Turner was influenced by the French painter Claude Lorrain (circa 1604/05-82), the greatest champion of the ideal, or classical, landscape.
Turner decided to show the potential of landscape by creating 70 prints for what he called the "Liber Studiorum" (1807-19). It was a personal declaration of his faith in landscape art, and he divided his "Liber" into six types. It was based loosely on Lorrain's "Liber Veritatis," which Turner probably saw in England at the time.
He planned the work for wide distribution through engravings. He worked with every step of the print process, even etching the preliminary design into the plates before turning them over to the printer.
The BMA exhibition juxtaposes prints with paintings, which is a great joy. Baltimore curator Jay Fisher placed the large, idyllic oil "Rocky Bay With Figures" (circa 1827-30) next to the print of the same name. Both show Turner's habitual massing of natural forms in this case a fantastic rock formation to one side of the composition and the emphatic delineation of foreground details.
Turner's genius took a giant step between 1825 and 1845 with his series "Picturesque Views in England and Wales." He visited Venice, Italy, in 1833 and saw the Venetian painter Canaletto's special treatment of light. He traveled to Scotland in 1831 and toured Belgium and the German part of the Rhine River in 1839. The trips widened his horizons, and he focused more and more on the essence of nature.

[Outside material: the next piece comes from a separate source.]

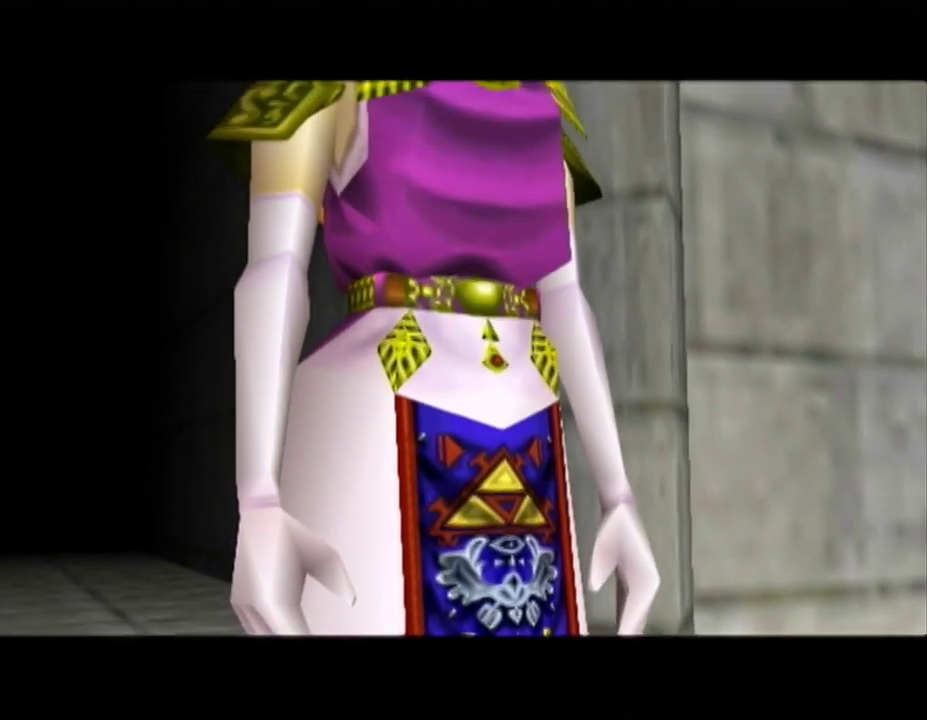
{"buttons": [], "left_stick": "center", "right_stick": "center", "events": [[50, "A", "down"], [50, "B", "up"], [150, "A", "up"], [150, "B", "down"], [233, "A", "down"], [267, "A", "up"], [267, "B", "up"], [367, "B", "down"], [450, "B", "up"]]}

In his "Picturesque Views," he drew and painted a series of works for engravings that transmitted the power of the sea and the elements.

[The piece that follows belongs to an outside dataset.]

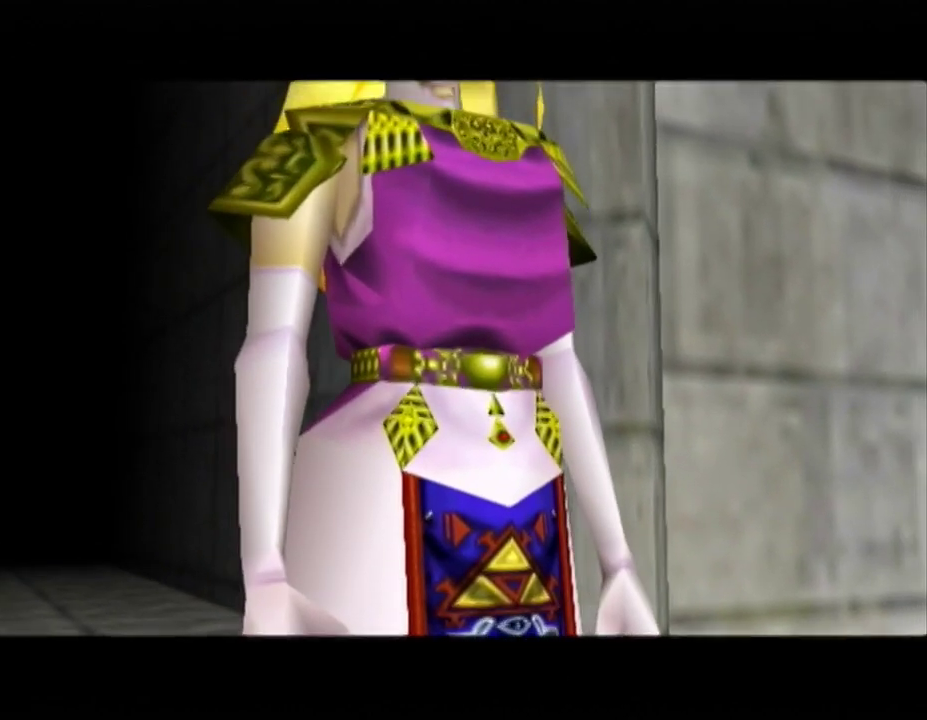
{"buttons": ["B"], "left_stick": "center", "right_stick": "center", "events": [[17, "A", "down"], [50, "A", "up"], [50, "B", "down"], [167, "B", "up"], [267, "A", "down"], [267, "B", "down"], [300, "A", "up"], [383, "A", "down"], [383, "B", "up"], [450, "A", "up"], [483, "B", "down"]]}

He painted almost abstract watercolors of storm-tossed waters, wind-battered castles and calm sunrises. Landscapes such as "Margate Harbour at Sunrise (Honfleur)," "A Sunset Sky" and "Tornaro" seem just touches of washes that suggest color.
The show ends with examples from the late period of Turner's work, exhibited in a brilliantly hued, wine-colored gallery. The watercolors, chalk drawings, oils and gouaches sum up the atmospheric effects of light he always sought and then radically abstracted.

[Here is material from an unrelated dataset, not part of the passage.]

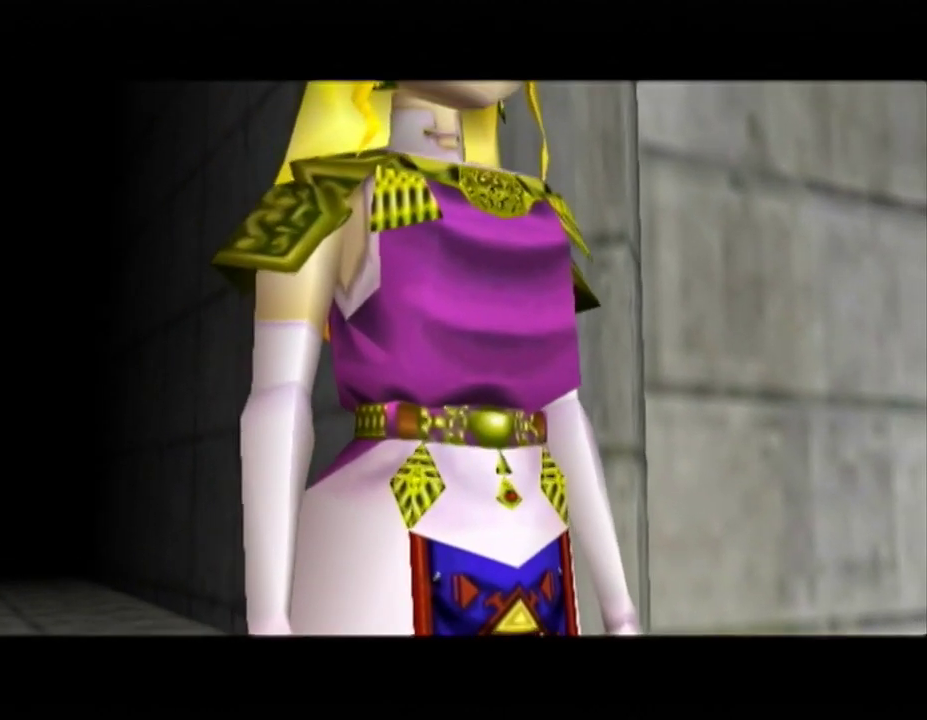
{"buttons": [], "left_stick": "center", "right_stick": "center", "events": [[17, "A", "down"], [83, "A", "up"], [83, "B", "up"], [167, "A", "down"], [200, "B", "down"], [233, "A", "up"], [300, "A", "down"], [300, "B", "up"], [367, "A", "up"], [400, "B", "down"], [450, "A", "down"], [483, "A", "up"], [483, "B", "up"]]}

Turner was reclusive and short and stocky, with a prominent nose and receding chin. He never married, though he fathered two children. He stubbornly tried to keep his professional and personal lives strictly separate.
A.J. Finberg wrote in "The Life of J.M.W. Turner, R.A.: " He was thoroughly plebian in all things, a consummate workman and tradesman.The only interesting thing about him is that he was the man who painted Turner's pictures. He lived entirely for his work."
Turner himself wrote, "No one seeing me would believe, upon seeing my likeness, that I painted these pictures."
The artist spent his last years in his home on Queen Anne Street in London. Although it was described as "dingy and unkempt," the house saw many visitors. His other residence was a small artisan's house overlooking the Thames River, which he kept secret from his friends.
Turner was concerned about his place in art history and bequeathed much of the art he owned when he died to England. He had carefully planned what he would leave by keeping many works and buying back those he thought important.
Fortunately, many of the sketches and drawings for the prints remain. Tate curator Ian Warrell chose to emphasize that Turner was forward-looking by displaying them rather than the more famous paintings. He wanted to stress Turner's genius by displaying the watercolor sketches and preliminary pencil drawings.

WHAT: "Reflections of Sea and Light: Paintings and Watercolors By J.M.W. Turner From Tate"
WHERE: Baltimore Museum of Art, 10 Museum Drive, Baltimore
WHEN: 11 a.m. to 5 p.m. Wednesdays through Fridays, 11 a.m. to 6 p.m. weekends, free on the first Thursday of each month from 5 to 8 p.m.; tomorrow through May 26
TICKETS: $12 adults; $10 for seniors, college students and groups of 15 or more; $6 for ages 6 to 18; and free for children younger than 6. Timed tickets on weekends through TicketMaster by phone, online and at Ticketmaster outlets. Tickets also may be purchased at the museum box office.